O Brasil aposentou o Zé Gotinha?
Desinformação na atenção primária geram retrocesso na proteção contra doenças preveníveis e país registra aumento de crianças não vacinadas
O Brasil registrou um aumento expressivo no número de crianças não imunizadas, com o total de 103 mil em 2023 saltando para 229 mil em 2024. Esse crescimento, que representa 126 mil crianças adicionais sem vacinação, coloca o país na 17ª posição global entre as nações com maior número de crianças desprotegidas.
A Organização Mundial da Saúde (OMS) e o Fundo das Nações Unidas para a Infância (Unicef) apontam a desinformação, a ascensão de movimentos antivacina e a insuficiência de investimentos no setor de saúde como razões para a baixa adesão à imunização. O cenário reflete uma preocupante vulnerabilidade nacional a doenças que já foram controladas.
Causas do declínio vacinal
O avanço da desinformação é um dos fatores que contribuem para o incremento de crianças sem nenhuma dose de vacinas de rotina, as chamadas “zero-dose”.
O infectologista Fernando Bellissimo Rodrigues, da Faculdade de Medicina de Ribeirão Preto (FMRP) da USP, afirma que “tem acontecido uma epidemia de informações falsas divulgadas propositalmente por pessoas mal-intencionadas nas redes sociais. E o objetivo desses indivíduos não é especificamente reduzir a cobertura vacinal, mas fazer lucro com a desinformação”.
Além disso, a população desenvolveu uma percepção equivocada de que doenças infecciosas foram erradicadas. A pediatra Jorgete Maria e Silva, do Hospital das Clínicas da FMRP da USP, explica que, entre 2012 e 2016, a diminuição dos casos de sarampo e poliomielite gerou a falsa impressão de controle.

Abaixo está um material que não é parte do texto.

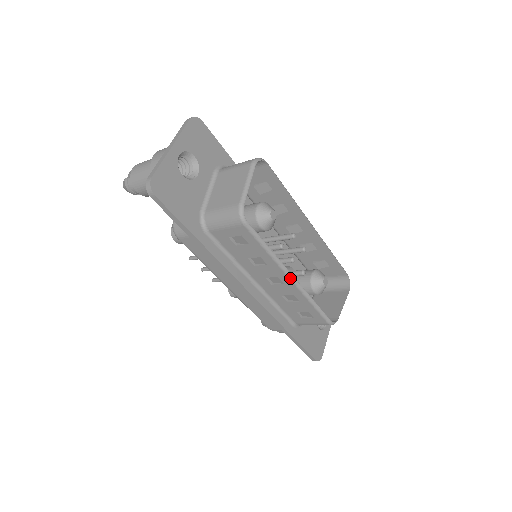
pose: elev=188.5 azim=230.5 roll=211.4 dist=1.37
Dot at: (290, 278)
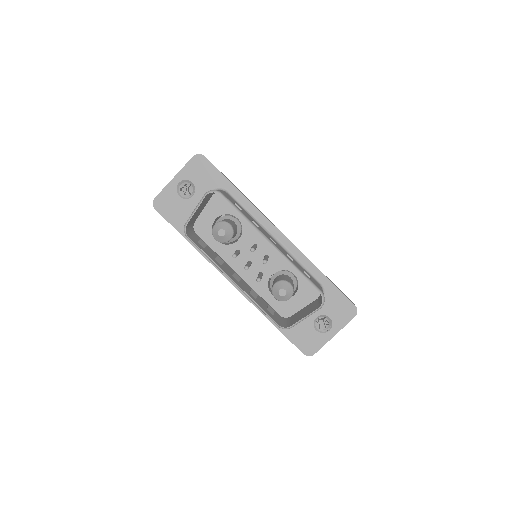
Dot at: (232, 281)
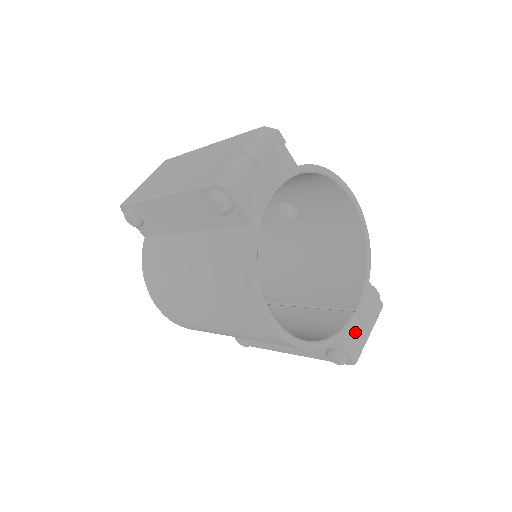
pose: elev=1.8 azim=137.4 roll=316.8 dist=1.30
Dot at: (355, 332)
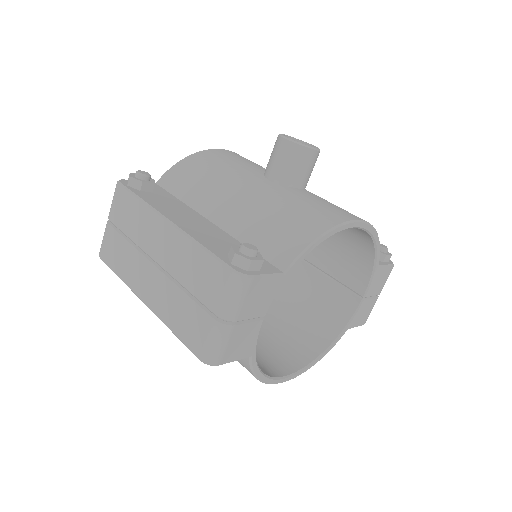
Dot at: (363, 311)
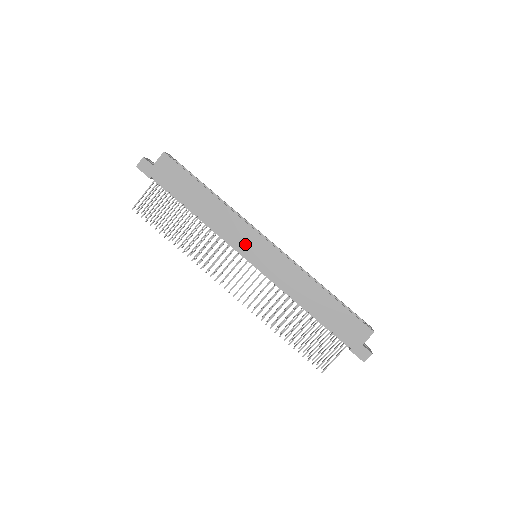
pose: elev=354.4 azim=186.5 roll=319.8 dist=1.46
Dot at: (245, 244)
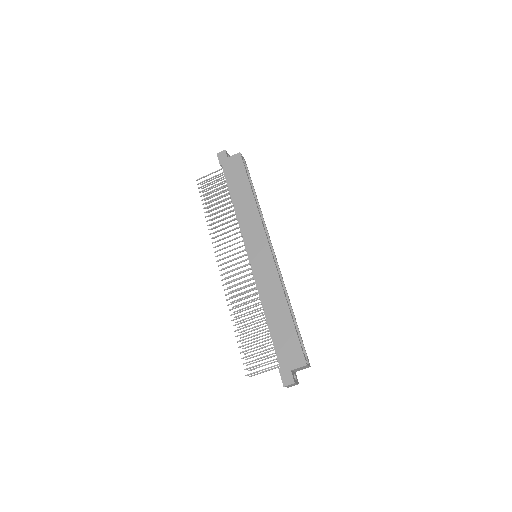
Dot at: (252, 240)
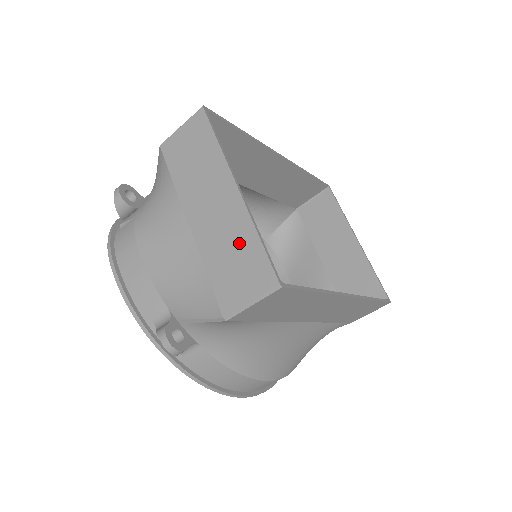
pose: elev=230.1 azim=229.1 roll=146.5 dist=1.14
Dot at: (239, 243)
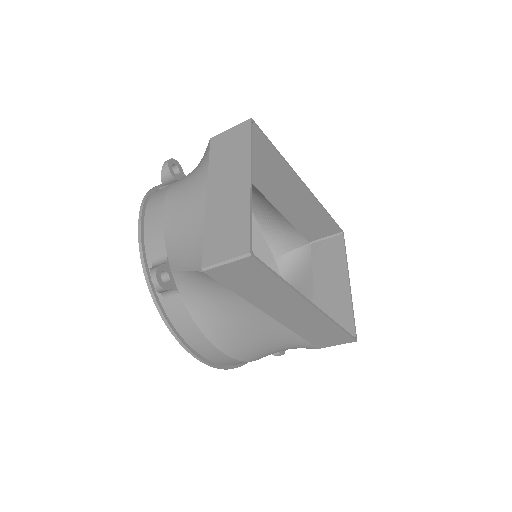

Essa condição, somada à expansão de grupos antivacinas, contribuiu para a redução da adesão à imunização. A nível global, 14,3 milhões de crianças em 2024 não receberam a primeira dose da vacina contra difteria, tétano e coqueluche.
Consequências e estratégias de recuperação
A baixa cobertura vacinal tem impacto na saúde pública. A não imunização propicia as condições para o reaparecimento de enfermidades passíveis de prevenção: “O maior impacto é trazer doenças imunopreveníveis, como surtos de sarampo, coqueluche e poliomielite”, alerta Jorgete Maria e Silva.
A especialista também aponta a insuficiência de profissionais na área da saúde como um problema. Ela critica a alta rotatividade e a dificuldade em atender à demanda, resultado do sucateamento da saúde pública.
A reafirmação de políticas de atenção primária à saúde, com a ampliação de agentes comunitários, é um caminho. Esses profissionais visitariam as residências para verificar cartões de vacinação e estimular a imunização.
O Sistema Único de Saúde (SUS) e o Programa Nacional de Imunização (PNI) têm capacidade para vacinar todas as crianças e jovens. O desafio reside em levar esses indivíduos às unidades de saúde para receberem as doses. A introdução de educação efetiva nos âmbitos acadêmico e populacional, especialmente para os mais vulneráveis, é indispensável.